任务说明: 根据这篇讲 Disruptor RingBuffer 的文章,说明 RingBuffer 通常采用数组实现的原因,用一到两句话回答。

##### 文章摘录

Java 并发框架 Disruptor 源码分析:RingBuffer

  • Java 并发框架 Disruptor 源码分析RingBuffer
    • Disruptor 介绍
    • RingBuffer 介绍
    • RingBuffer 源码分析
      • 初始化
      • 写操作
      • 读操作
      • 总结
    • 参考资料

Java 并发框架 Disruptor 源码分析:RingBuffer

Disruptor 介绍

按照官方文档的说法:Disruptor 是一个高性能的线程间通信库。它来自于 LMAX 对并发、性能和非阻塞算法的研究,如今交易系统基础架构的核心部分。

The LMAX Disruptor is a high performance inter-thread messaging library. It grew out of LMAX’s research into concurrency, performance and non-blocking algorithms and today forms a core part of their Exchange’s infrastructure.

Disruptor 高性能的原因有以下几点:
1. 无锁数据结构 RingBuffer
2. 伪共享 & 缓存行填充

这篇文章里,我们首先介绍一下环形缓冲区 RingBuffer,然后深入源码分析一下 Disruptor 是如何做到无锁操作 RingBuffer的。

RingBuffer 介绍

环形缓冲区(ring buffer),是一种用于表示一个固定尺寸、头尾相连的缓冲区的数据结构,适合缓存数据流。RingBuffer 通常采用数组实现,对 CPU 缓存友好,性能比链表好。

一个圆形缓冲区有四个关键参数:
1. 内存地址。
2. 缓冲区长度。
3. 存储在缓冲区中的有效数据的开始位置:读指针。
4. 存储在缓冲区中的有效数据的结尾位置:写指针。

下面深入源码研究一下 Disruptor 中 RingBuffer 的实现,看看它使如何做到无锁读写的。

RingBuffer 源码分析

在看源码之前,需要先了解一下 Disruptor 是如何使用的:Disruptor 入门。

##########
##### 可用数据

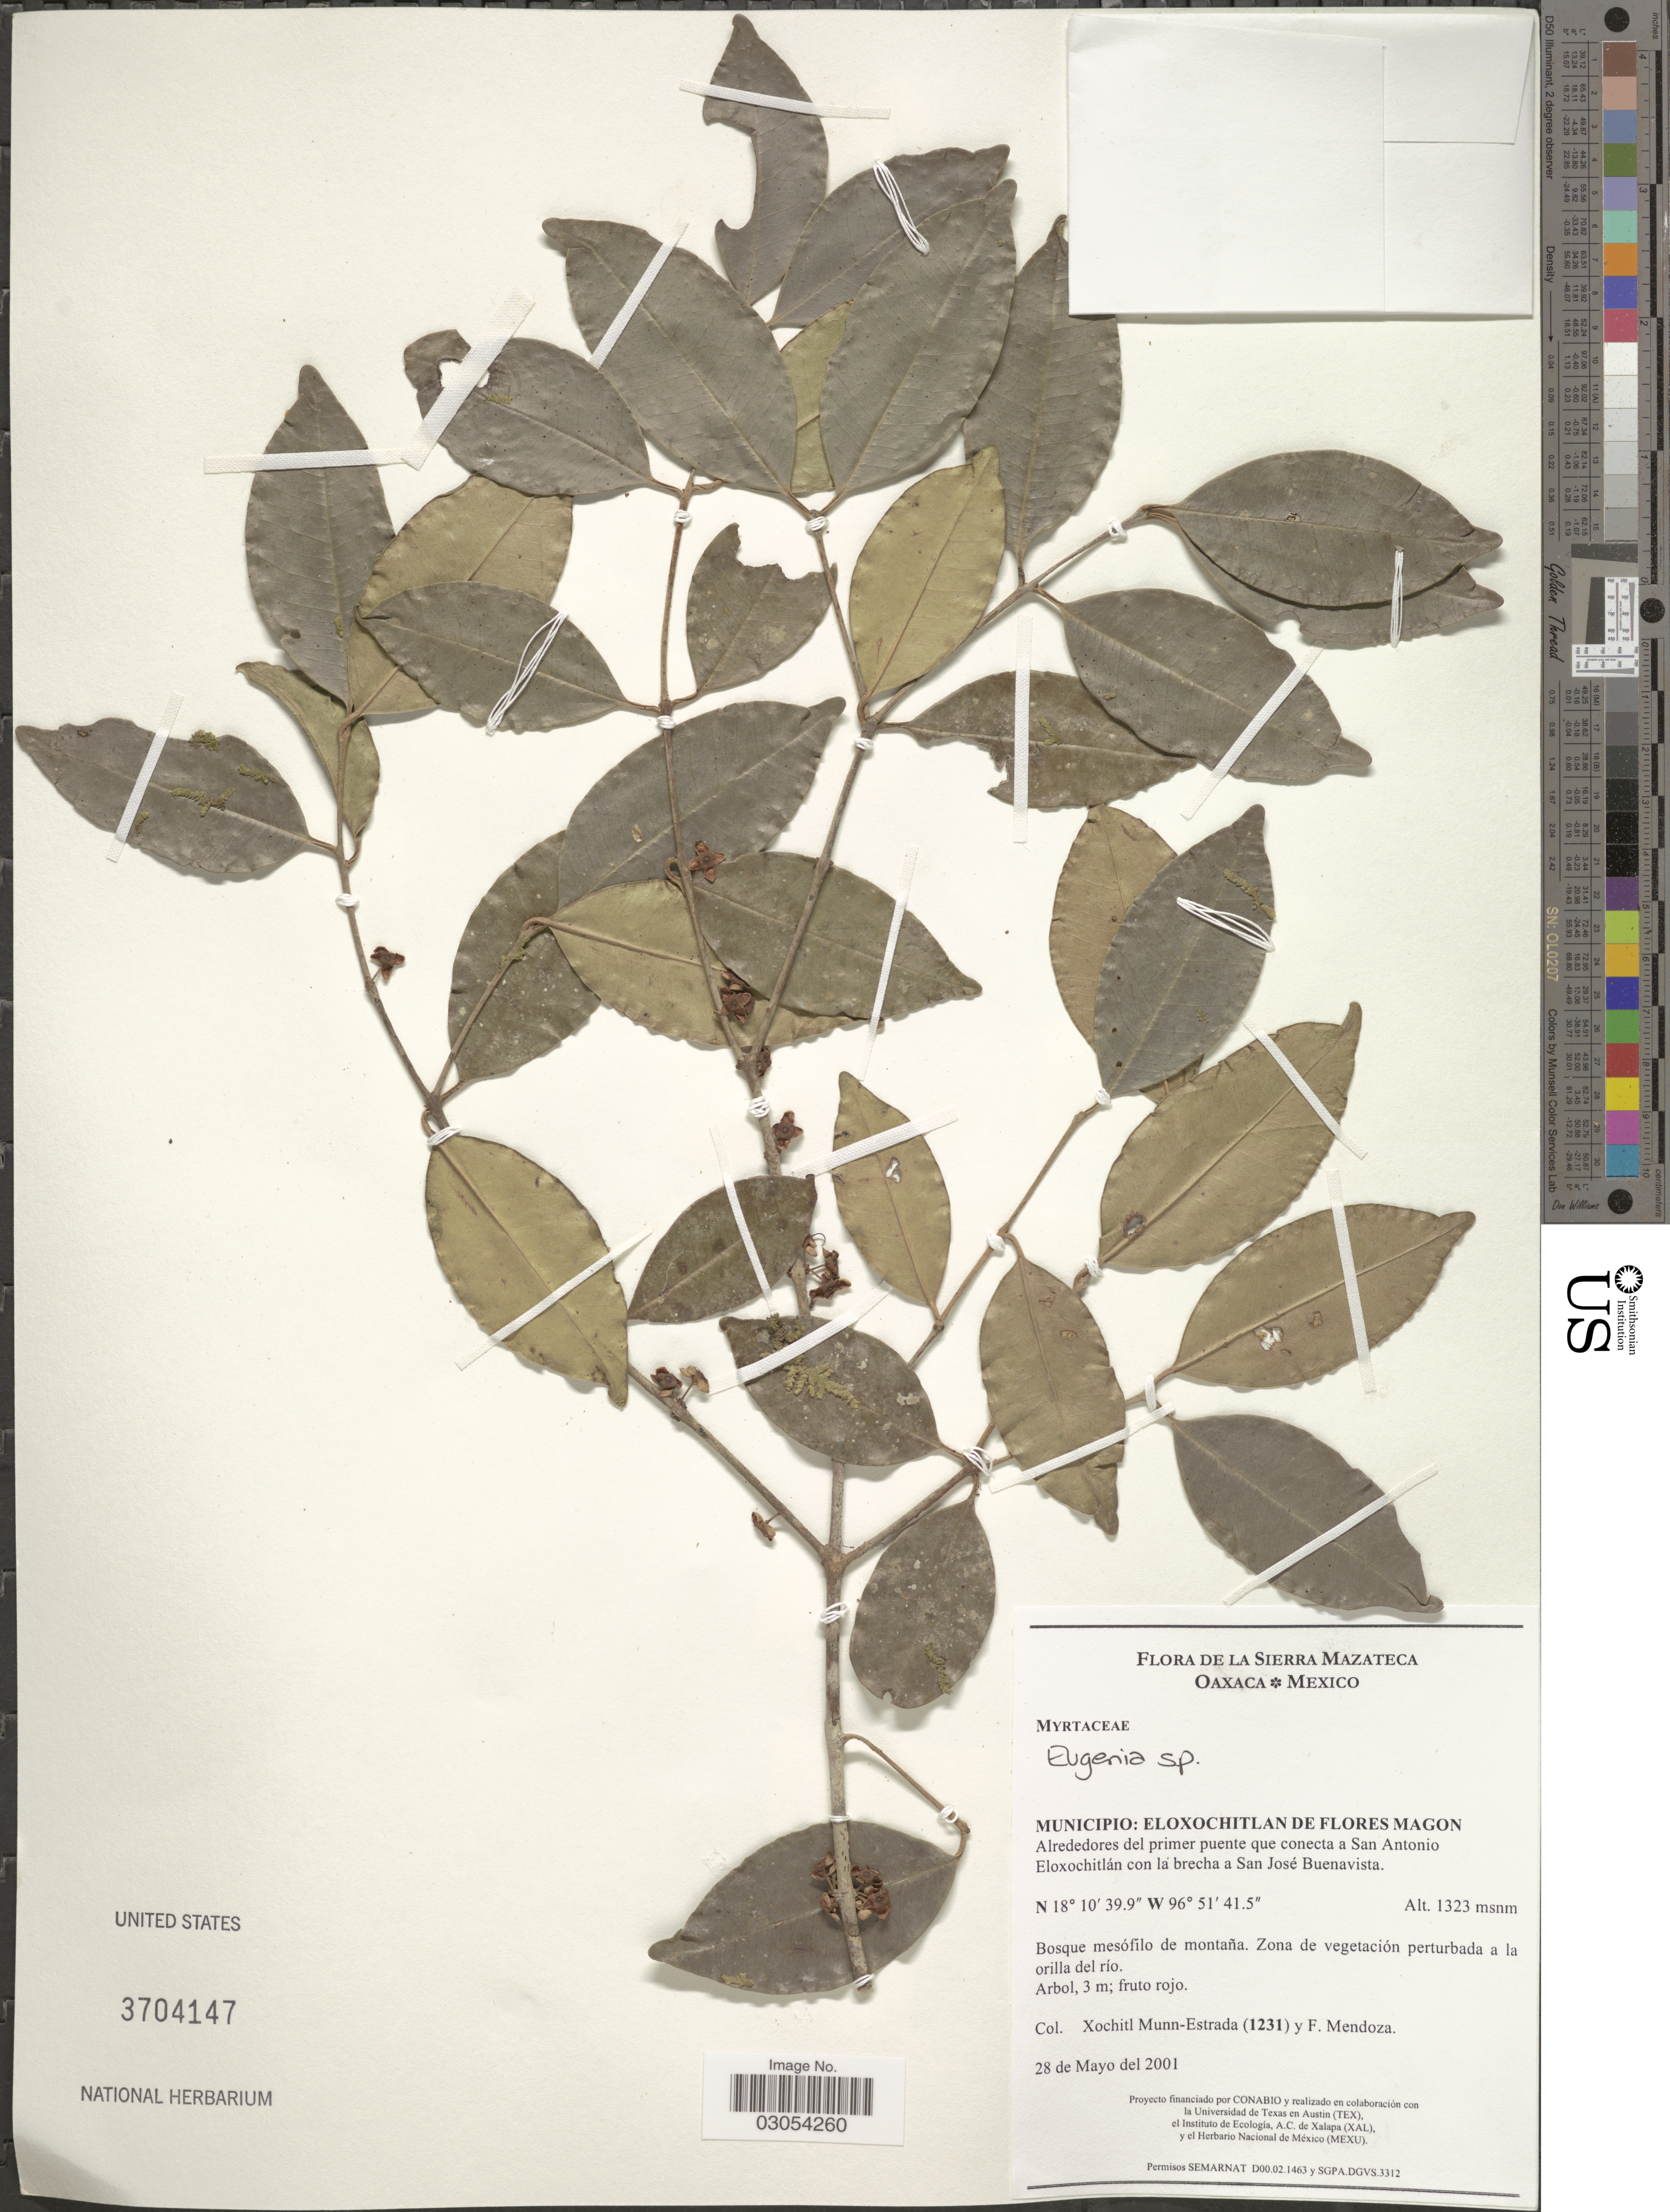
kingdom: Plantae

##########

输出: RingBuffer 通常采用数组实现,因为数组对 CPU 缓存友好,性能比链表好。